▸ **Supplied material**
■ ■ ■
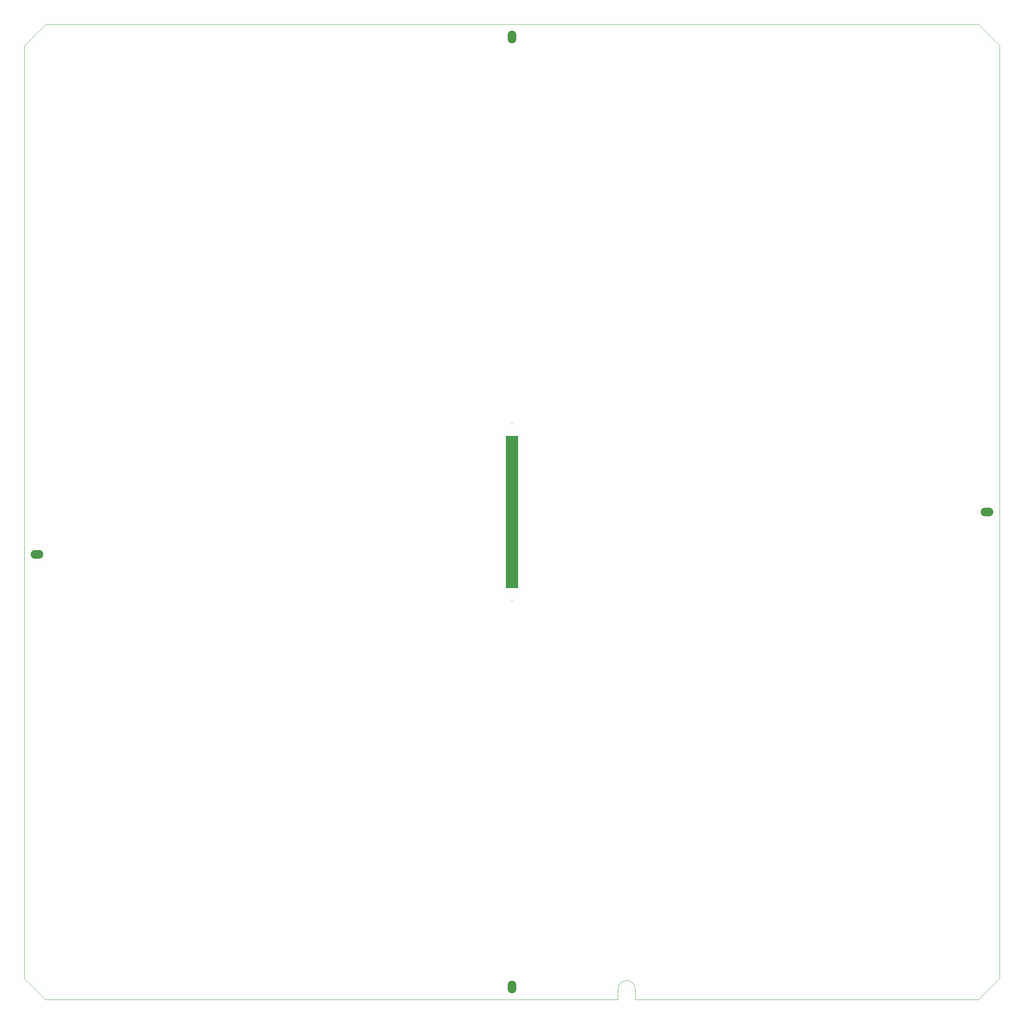
<source format=gbr>
G04 created by R. Pogge 2011 May 3 *
G04 MODS LX60x5 Spectrophotometric Slit Mask *

%FSLAX33Y33*%
%MOMM*%
%SFA1.0B1.0*%

G04 Aperture Definition *
%ADD10C,0.0*%
%ADD11R,3.000X36.000*%
%ADD12C,0.180*%
%ADD501R,0.150X0.700*%
%ADD502R,0.700X0.150*%
%ADD521O,3.000X2.050*%
%ADD522O,2.050X3.000*%

%LNMASK*%
%LPD*%
G04 Slits *
G54D11*
X120000Y120000D03*
G54D12*
X120000Y141000D03*
G54D12*
X120000Y99000D03*

G04 Centering Holes *
G54D521*
X232000Y120000D03*
X8000Y110000D03*
G54D522*
X120000Y232000D03*
X120000Y8000D03*
G54D10*

G04 Mask Countour *
G01X5000Y10000D02*
X10000Y5000D01*
X145000Y5000D01*
X145000Y7500D01*
G75*
G02X149000Y7500I2000J0D01*
G01X149000Y5000D01*
X230000Y5000D01*
X235000Y10000D01*
X235000Y230000D01*
X230000Y235000D01*
X10000Y235000D01*
X5000Y230000D01*
X5000Y10000D01*
M02*

</source>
■ ■ ■
▸ **Instructions to follow**
Only the pictures are dropped when you print the material; everything else is copied exactly.

▸ **Output for this task**
<source format=gbr>
G04 created by R. Pogge 2011 May 3 *
G04 MODS LX60x5 Spectrophotometric Slit Mask *

%FSLAX33Y33*%
%MOMM*%
%SFA1.0B1.0*%

G04 Aperture Definition *
%ADD10C,0.0*%
%ADD11R,3.000X36.000*%
%ADD12C,0.180*%
%ADD501R,0.150X0.700*%
%ADD502R,0.700X0.150*%
%ADD521O,3.000X2.050*%
%ADD522O,2.050X3.000*%

%LNMASK*%
%LPD*%
G04 Slits *
G54D11*
X120000Y120000D03*
G54D12*
X120000Y141000D03*
G54D12*
X120000Y99000D03*

G04 Centering Holes *
G54D521*
X232000Y120000D03*
X8000Y110000D03*
G54D522*
X120000Y232000D03*
X120000Y8000D03*
G54D10*

G04 Mask Countour *
G01X5000Y10000D02*
X10000Y5000D01*
X145000Y5000D01*
X145000Y7500D01*
G75*
G02X149000Y7500I2000J0D01*
G01X149000Y5000D01*
X230000Y5000D01*
X235000Y10000D01*
X235000Y230000D01*
X230000Y235000D01*
X10000Y235000D01*
X5000Y230000D01*
X5000Y10000D01*
M02*

</source>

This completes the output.